Tours provide an opportunity for visitors to understand the place they’re visiting, and tour guides have long directed visitors through interesting areas. Smart technology is enabling self-guided tours that go beyond the multimedia tours of the past. Microsoft has already collaborated with Guide Dogs to create similar apps to help the blind navigate big cities safely.
In addition to providing an audio tour of a location, smart apps can also show how buildings and landscapes looked in the past, enabling visitors to see how an area has evolved over time. In addition, specially tailored apps can offer an easier interface for asking questions. If the tour doesn’t contain answers to commonly asked questions, future updates can provide more robust information based on what previous tourists asked. Self-guided tours allow people to travel at their own pace, and they offer tremendous opportunities for people outside of the tech field.
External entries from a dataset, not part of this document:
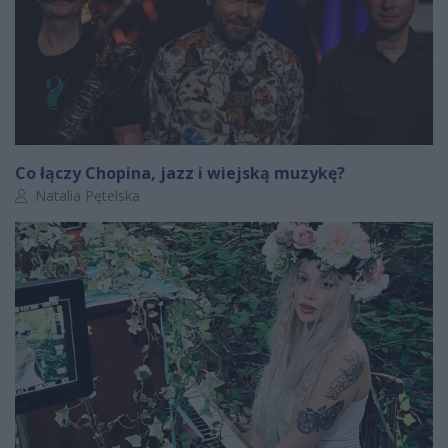
Co łączy Chopina, jazz i wiejską muzykę?
Autor artykułu:
Natalia Pętelska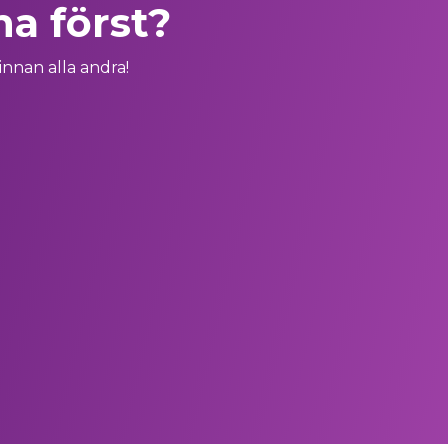
na först?
innan alla andra!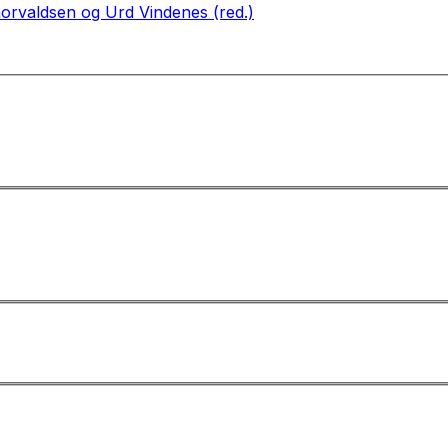
horvaldsen og Urd Vindenes (red.)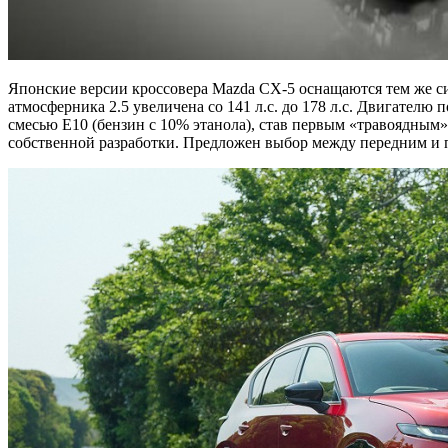
Японские версии кроссовера Mazda CX-5 оснащаются тем же си
атмосферника 2.5 увеличена со 141 л.с. до 178 л.с. Двигателю 
смесью E10 (бензин с 10% этанола), став первым «травоядным
собственной разработки. Предложен выбор между передним и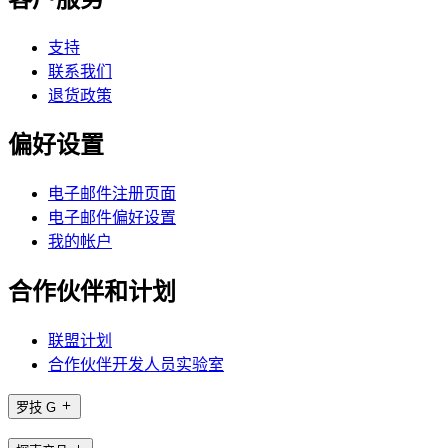
支持
联系我们
退货政策
偏好设置
电子邮件注册页面
电子邮件偏好设置
我的帐户
合作伙伴和计划
联盟计划
合作伙伴开发人员实验室
罗技 G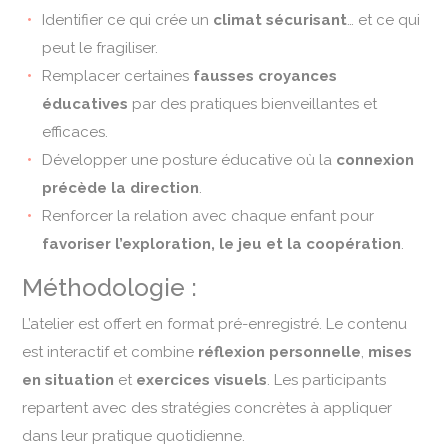
Identifier ce qui crée un
climat sécurisant
… et ce qui
peut le fragiliser.
Remplacer certaines
fausses croyances
éducatives
par des pratiques bienveillantes et
efficaces.
Développer une posture éducative où la
connexion
précède la direction
.
Renforcer la relation avec chaque enfant pour
favoriser l’exploration, le jeu et la coopération
.
Méthodologie :
L’atelier est offert en format pré-enregistré. Le contenu
est interactif et combine
réflexion personnelle
,
mises
en situation
et
exercices visuels
. Les participants
repartent avec des stratégies concrètes à appliquer
dans leur pratique quotidienne.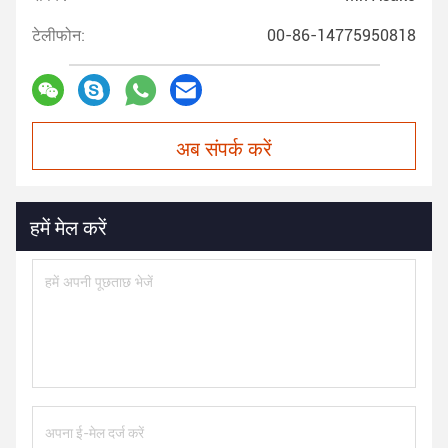
टेलीफोन:
00-86-14775950818
अब संपर्क करें
हमें मेल करें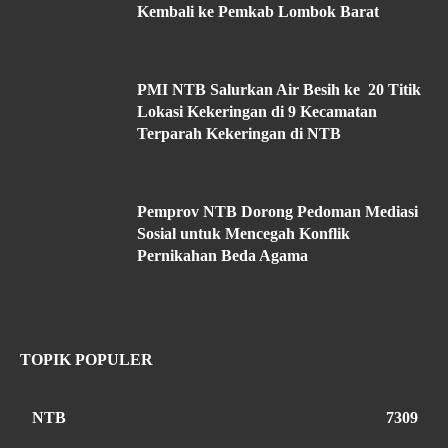
Kembali ke Pemkab Lombok Barat
PMI NTB Salurkan Air Besih ke 20 Titik
Lokasi Kekeringan di 9 Kecamatan
Terparah Kekeringan di NTB
Pemprov NTB Dorong Pedoman Mediasi
Sosial untuk Mencegah Konflik
Pernikahan Beda Agama
TOPIK POPULER
NTB
7309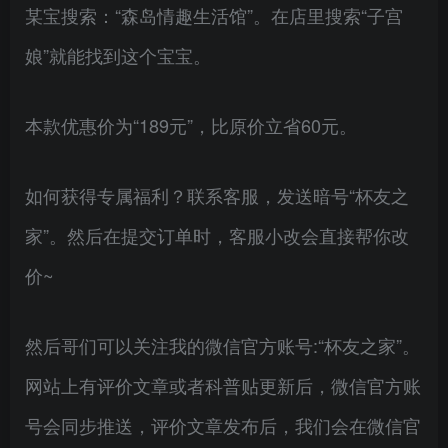
某宝搜索：“森岛情趣生活馆”。在店里搜索“子宫
娘”就能找到这个宝宝。
本款优惠价为“189元”，比原价立省60元。
如何获得专属福利？联系客服，发送暗号“杯友之
家”。然后在提交订单时，客服小改会直接帮你改
价~
然后哥们可以关注我的微信官方账号:“杯友之家”。
网站上有评价文章或者科普贴更新后，微信官方账
号会同步推送，评价文章发布后，我们会在微信官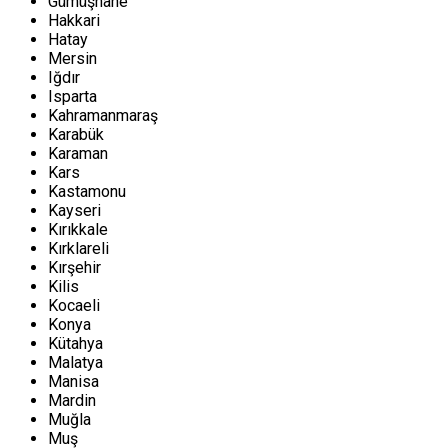
Gümüşhane
Hakkari
Hatay
Mersin
Iğdır
Isparta
Kahramanmaraş
Karabük
Karaman
Kars
Kastamonu
Kayseri
Kırıkkale
Kırklareli
Kırşehir
Kilis
Kocaeli
Konya
Kütahya
Malatya
Manisa
Mardin
Muğla
Muş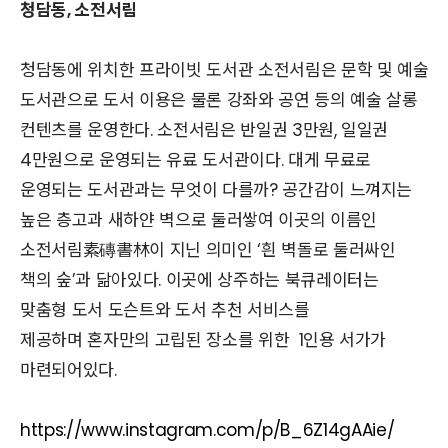
청담동, 소전서림
청담동에 위치한 프라이빗 도서관 소전서림은 문학 및 예술
도서관으로 도서 이용은 물론 강좌와 공연 등의 예술 살롱
컨텐츠를 운영한다. 소전서림은 반일권 3만원, 일일권
4만원으로 운영되는 유료 도서관이다. 대게 무료로
운영되는 도서관과는 무엇이 다를까? 공간감이 느껴지는
높은 층고과 새하얀 벽으로 둘러쌓여 이곳의 이름인
소전서림素磚書林이 지닌 의미인 ‘흰 벽돌로 둘러싸인
책의 숲’과 닮아있다. 이곳에 상주하는 북큐레이터는
맞춤형 도서 도슨트와 도서 추천 서비스를
제공하며 혼자만의 고립된 장소를 위한 1인용 서가가
마련되어있다.
https://www.instagram.com/p/B_6Z14gAAie/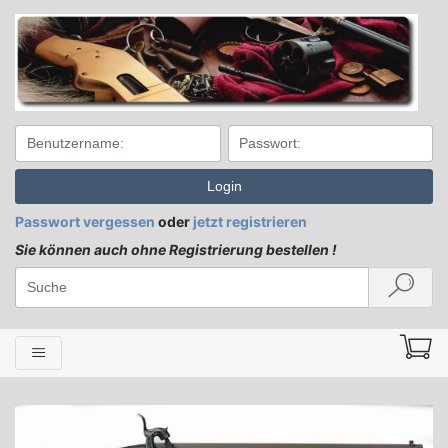
Login
Passwort vergessen
oder
jetzt registrieren
Sie können auch ohne Registrierung bestellen !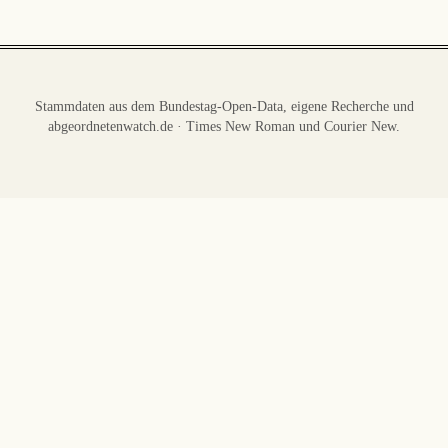
Stammdaten aus dem Bundestag-Open-Data, eigene Recherche und
abgeordnetenwatch.de · Times New Roman und Courier New.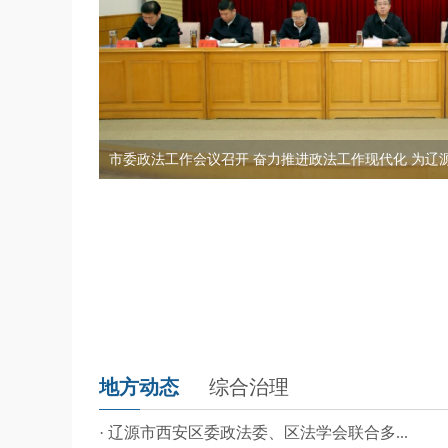
市委政法工作会议召开 奋力推进政法工作现代化 为辽源.
市委政法工作会议召开 凝聚政法智慧 强化履职担当 以平.
省委政法工作会议召开 为奋力推动吉林高质量发展明显进
李明伟：打造新时代“枫桥经验”吉林样板 提升矛盾纠纷..
我市举办政法干警政治素养提升培训暨新时代政法大讲
地方动态
综合治理
· 辽源市西安区委政法委、区法学会联合多...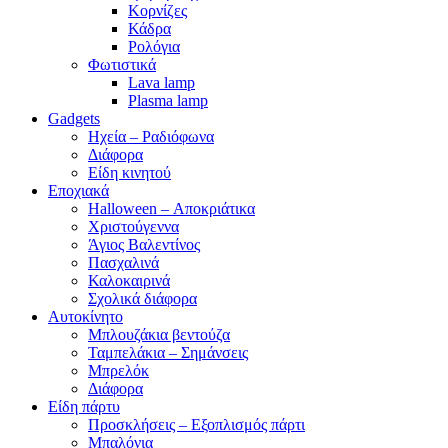
Κορνίζες
Κάδρα
Ρολόγια
Φωτιστικά
Lava lamp
Plasma lamp
Gadgets
Ηχεία – Ραδιόφωνα
Διάφορα
Είδη κινητού
Εποχιακά
Halloween – Αποκριάτικα
Χριστούγεννα
Άγιος Βαλεντίνος
Πασχαλινά
Καλοκαιρινά
Σχολικά διάφορα
Αυτοκίνητο
Μπλουζάκια βεντούζα
Ταμπελάκια – Σημάνσεις
Μπρελόκ
Διάφορα
Είδη πάρτυ
Προσκλήσεις – Εξοπλισμός πάρτι
Μπαλόνια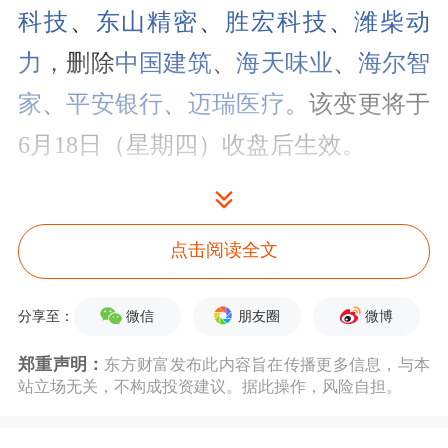
科技
、
东山精密
、
胜宏科技
、
潍柴动
力
，删除
中国建筑
、
海天味业
、
海尔智
家
、
平安银行
、
迈瑞医疗
。该变更将于
6月18日（星期四）收盘后生效。
从调整名单来看，此次纳入的科技股含
量较高，且相关个股股价年内表现非常
点击阅读全文
亮眼，兆易创新、澜起科技、东山精密
微信
朋友圈
微博
分享至：
股价年内累计涨幅均超100%。业内人
士指出，富时罗素指数是全球众多指数
郑重声明：
东方财富发布此内容旨在传播更多信息，与本
站立场无关，不构成投资建议。据此操作，风险自担。
型基金的跟踪基准，一旦某只股票被纳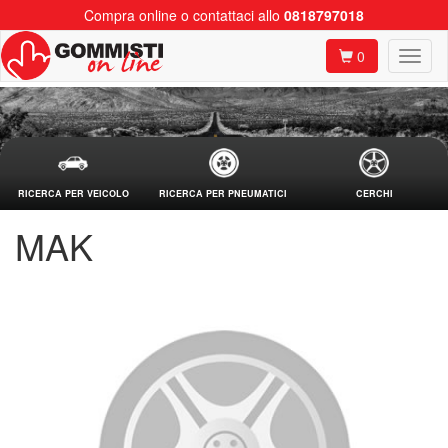
Compra online o contattaci allo
0818797018
0
RICERCA PER VEICOLO
RICERCA PER PNEUMATICI
CERCHI
MAK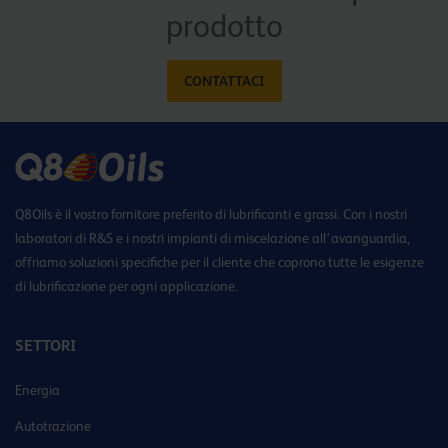
prodotto
CONTATTACI
Q8Oils è il vostro fornitore preferito di lubrificanti e grassi. Con i nostri
laboratori di R&S e i nostri impianti di miscelazione all’avanguardia,
offriamo soluzioni specifiche per il cliente che coprono tutte le esigenze
di lubrificazione per ogni applicazione.
SETTORI
Energia
Autotrazione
Apps can automatically track where a user has walked, letting users map their own course. Writers, narrators, and artists all have a critical role to play, and those able to develop high-quality apps can carve out a valuable niche in the smart tourism industry.
For tourists, smartphones and other smart devices provide the interface to smart tourism efforts. However, having to download and sign up for several apps can prove to be a significant burden, as even the simplest of apps tend to have somewhat of a learning curve. For smart tourism to thrive on its own, some sort of centralization might be necessary. Privacy issues will need to be addressed as well, as it’s unclear how data should be captured and regulated. Residents of a city are more likely to engage in conversation about how their personal data is handled. Tourist, on the other hand, may be less likely to lodge complaints, leaving them more vulnerable to data breaches and other problems. Budgetary issues will have a role to play for city planners. While every city that depends on tourism will want to consider smart tourism efforts, they may have to decide how much they’re willing to invest at the cost of other potential investments. Cities dependent on tourism may decide a heavy investment is needed, but the concept of smart tourism is still relatively new. How can cities ensure their investments will pay off?
The world we live in is constantly becoming smarter, and we often fail to recognize how much our lives have changed just over the past few years thanks to smart technology. Along with this change comes an evolution in expectations: We expect, for example, that public transportation systems will be easy to use, and cities need to ensure they’re doing what they can to gather important data to best serve residents and visitors alike. Although focusing on smart city initiatives is helpful for tourists, it’s also important for planners to consider the impact on tourists and the tourism industry as a whole. Visitors to cities provide invaluable tax revenue and can make a city feel more vibrant. Ensuring visitors can take advantage of what smart technology has to offer will prove critical in the coming decades.